Undoubtedly this is a landmark study and it resets the new standard of care for patients with a BRCA mutation. There are, of course, going to be some difficulties in not only accessing the drug but also testing patients for a BRCA mutation early on at diagnosis. Because in many parts of Europe, or indeed now even in North America, bevacizumab is often used as a first line treatment in stage 3/4 ovarian cancer. But if a patient has a BRCA mutation then you probably wouldn’t give them bevacizumab, you’d get the response and then put them on olaparib. So you need to know early on whether the patient has a BRCA mutation so that you can decide whether to go down the pathway of bevacizumab or whether to use olaparib. Testing those patients, getting the results within a few weeks, is going to be quite challenging in a number of different countries and regions. I think that’s something that we’re going to all have to work on to try and get those processes running more smoothly.

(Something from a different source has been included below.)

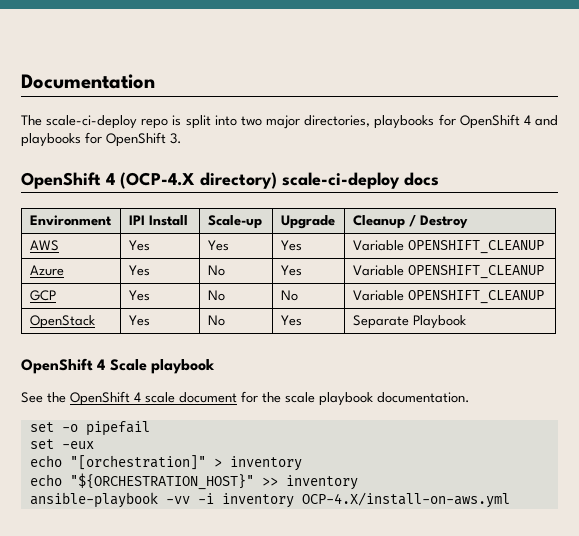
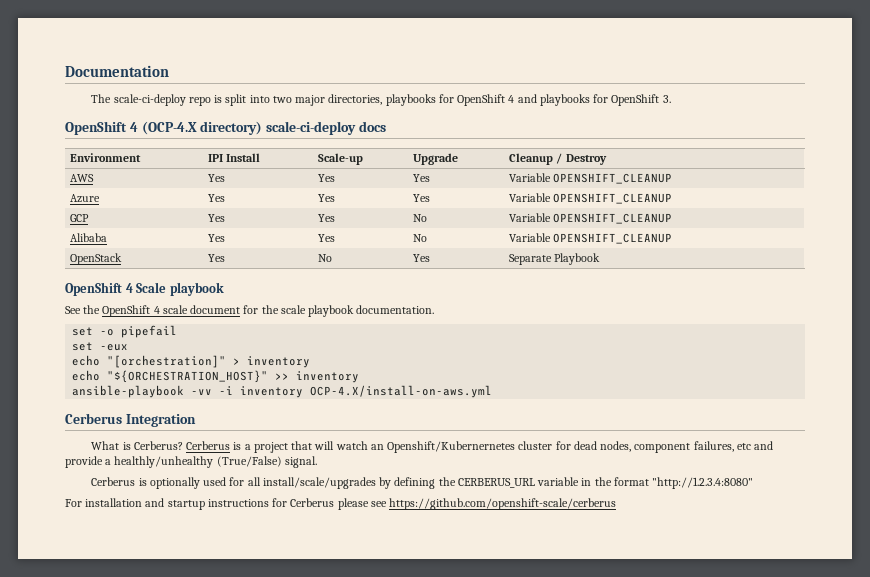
[207,265,225,276] No -> [318,194,336,202] Yes
[207,290,225,301] | No -> [318,214,336,222] [413,214,428,222] [509,213,673,224] [70,233,108,242] [208,234,226,242] [318,234,336,242] | Yes | No | Variable OPENSHIFT_CLEANUP // Alibaba | Yes | Yes
(510, 500) none -> [65,413,196,427] [91,441,774,453] [65,456,317,468] [91,477,754,489] [65,498,617,510] // Cerberus Integration // What is Cerberus? Cerberus is a project that will watch an Openshift/Kubernernetes cluster for dead nodes, component failures, etc and provide a healthly/unhealthy (True/False) signal. // Cerberus is optionally used for all install/scale/upgrades by defining the CERBERUS_URL variable in the format "http://1.2.3.4:8080" // For installation and startup instructions for Cerberus please see https://github.com/openshift-scale/cerberus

Cost, of course, is another issue. These are expensive drugs and more than half the patients will be on the drug for two years and that’s a significant cost. Again, it depends on whether the payers in the different jurisdictions will accept that cost benefit.

The key thing is that we’ve just not seen such improvements in progression free survival in the first line setting for more than twenty years. We’ve made big strides in improving the treatment of recurrent disease, patients are living longer although they’re not cured, and the real challenge has been to improve that time to first progression because we know that when women with ovarian cancer progress it effectively means that they’re eventually going to die of their disease. So what we really need to do is to avoid that first progression and this trial is the first for many, many years that has significantly delayed time to first progression. So that’s a big step forward in the treatment of patients with ovarian cancer.